Potsiu! - Post transformation string index updater
Potsiu! is a simple utility function that allows you to update indexes of specific positions on a string after you apply some transformation to it. It is quite handy if you have data in which string indexes are specified, but for some reason you want to process the strings from which they were calculated and need to keep them in sync.
Usage
import { calculateNewIndex } from 'potsiu';
const originalString = 'First sentence. Second sentence. Third sentence.';
const transformedString = 'First sentence Second sentence Third sentence';
const originalIndex = 33;
// Outputs: "First sentence. Second sentence. >Third sentence."
console.log(originalString.slice(0, originalIndex) + '>' + originalString.slice(originalIndex, originalString.length));
const newIndex = calculateNewIndex(originalString, transformedString, originalIndex);
// Outputs: "First sentence Second sentence >Third sentence."
console.log(transformedString.slice(0, newIndex) + '>' + transformedString.slice(newIndex, originalString.length));
Motivation
Suppose you have some string where you've identified every term of foreign origin:
Hey! Do you like croissants?... Can you hand me that dossier?
^ (17) ^ (53)
You determined that the terms start on indexes 17 (croissants) and 53 (dossier). Now, if for some reason you need to remove punctuation from your string...
Hey Do you like croissants Can you hand me that dossier
^ (17) ^ (53)
...the indexes you have no longer match the terms positions. It is often quite complex to reuse previously computed indexes after transformations since they can replace, remove, or add any amount of characters.
How it works
Potsiu! finds the index, on the transformed string, for which the surroundings best match the surroundings of the original index in the original string using levenshtein distance.
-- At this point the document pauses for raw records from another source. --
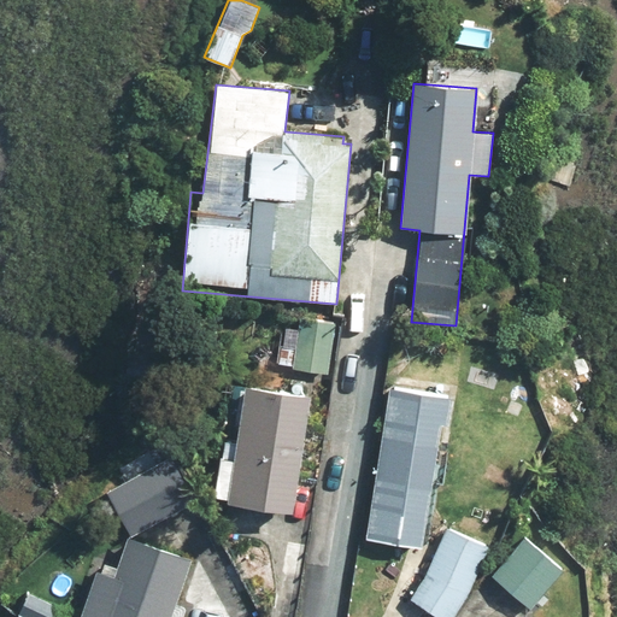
[(293,368),(327,374),(335,324),(300,318),(295,347),(281,345),(278,364),(293,366),(293,368)]
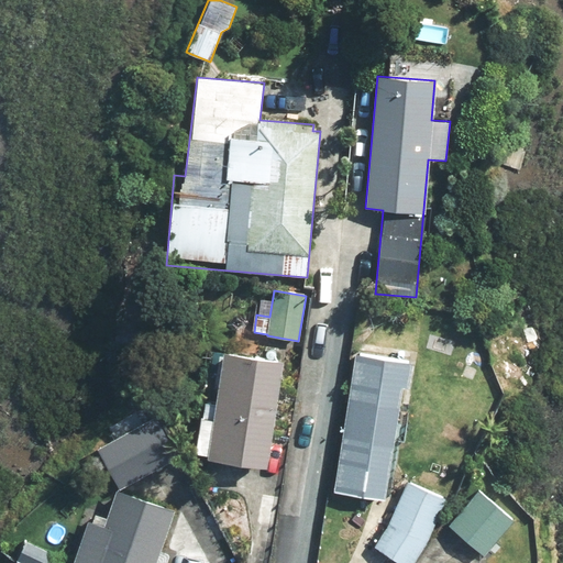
[(279,360),(220,352),(214,401),(203,400),(201,416),(199,415),(195,453),(205,454),(205,457),(265,465),(279,360)]
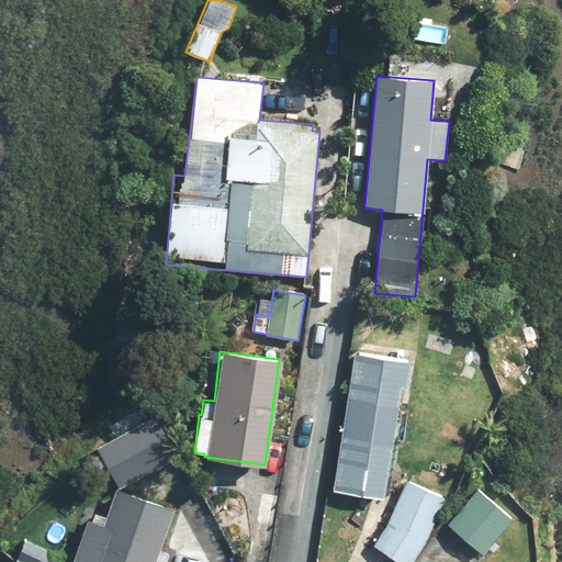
[(353,352),(332,491),(383,498),(401,386),(406,386),(411,361),(353,352)]
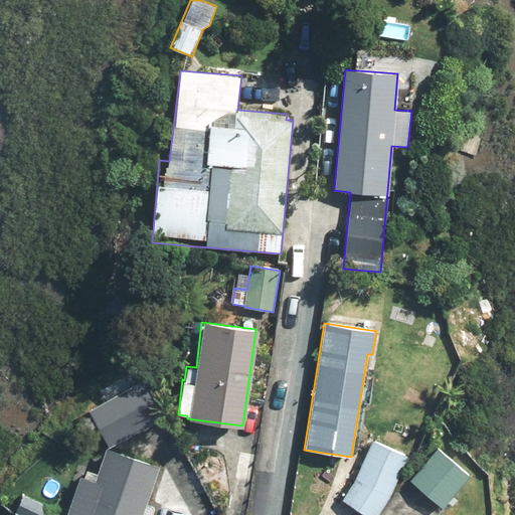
[(144,379),(87,410),(107,448),(164,416),(144,379)]
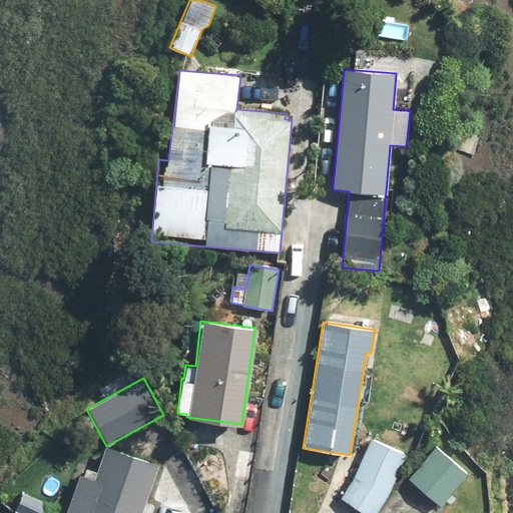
[(372,439),(356,475),(341,499),(364,512),(376,512),(391,490),(406,454),(372,439)]
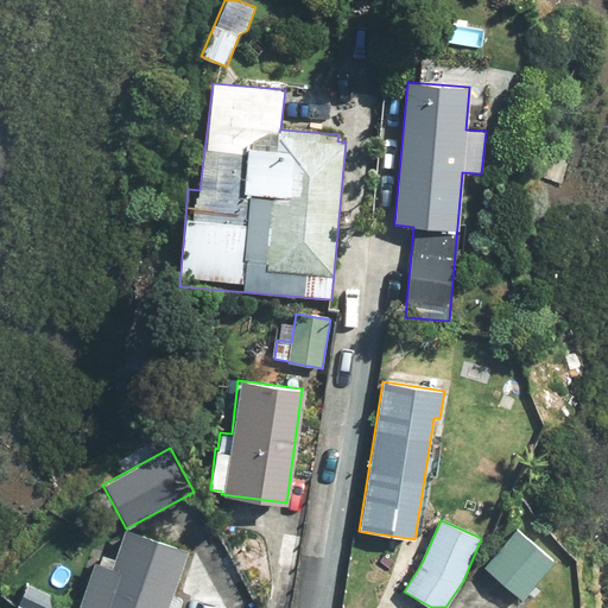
[(168,607),(188,550),(125,529),(114,558),(102,553),(99,562),(94,561),(76,607),(168,607)]
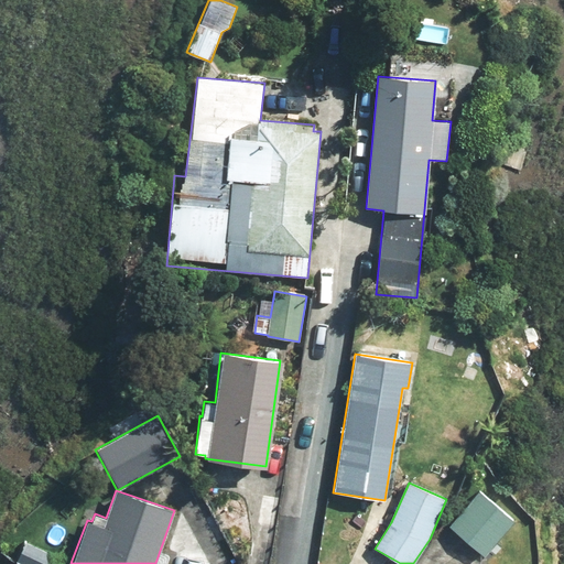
[(480,490),(448,525),(489,562),(502,546),(497,542),(514,521),(480,490)]
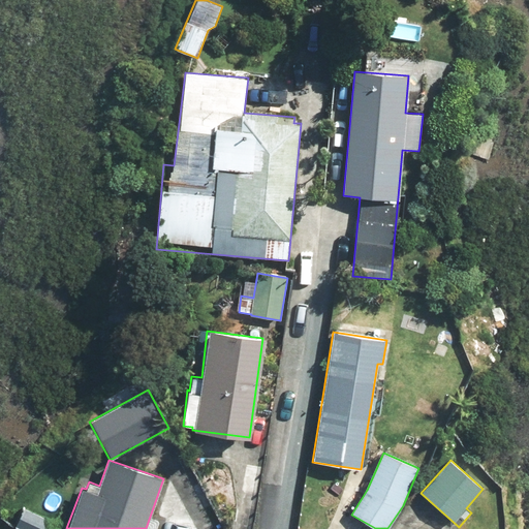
[(45,528),(52,520),(25,505),(14,526),(21,528),(45,528)]
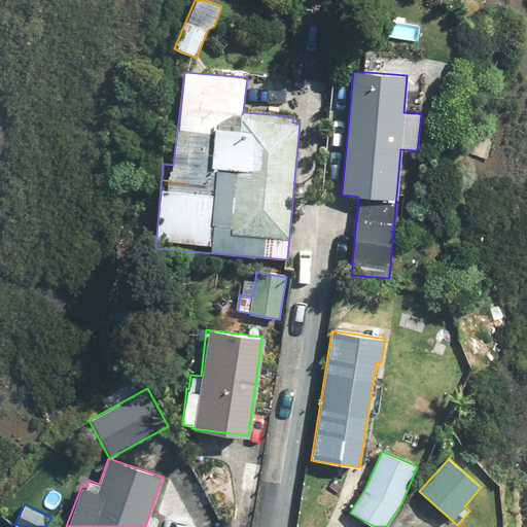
All buildings are outlined.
It is quite capable of handling aggressive transformations:
<b> Let's <i>remove</i> some tags</b> and eat croissants
^ (46)
Let's remove some tags and eat croissants
^ (31)
hey, the index will mark second sentence start. hey!
^ (48)
H3Y T3H 1nd3X W1ll m4rk 53c0nD 53NT3Nc3 5t4RT h3Y
^ (46)
Precautions
Potsiu! tends to give you the expected results. However extremely aggressive transformations may render the transformed string so different from the original that Potsiu! can no longer track the surroundings of the original index:
MA_DUDE_SOUFFLE_IS_SOOOO_SICK
^ (8)
dude souffle is sick
^ (0)
In these case feeding Potsiu! both sentences in lowercase would have allowed it to keep track of the index:
ma_dude_souffle_is_soooo_sick
^ (8)
dude souffle is sick
^ (5)
Contributing
You are welcome to come up with suggestions and pull requests. Please try to be consistent with the remaining code base in terms of code style.
Also pull requests adding tests would be much appreciated!
License
MIT - see LICENSE.md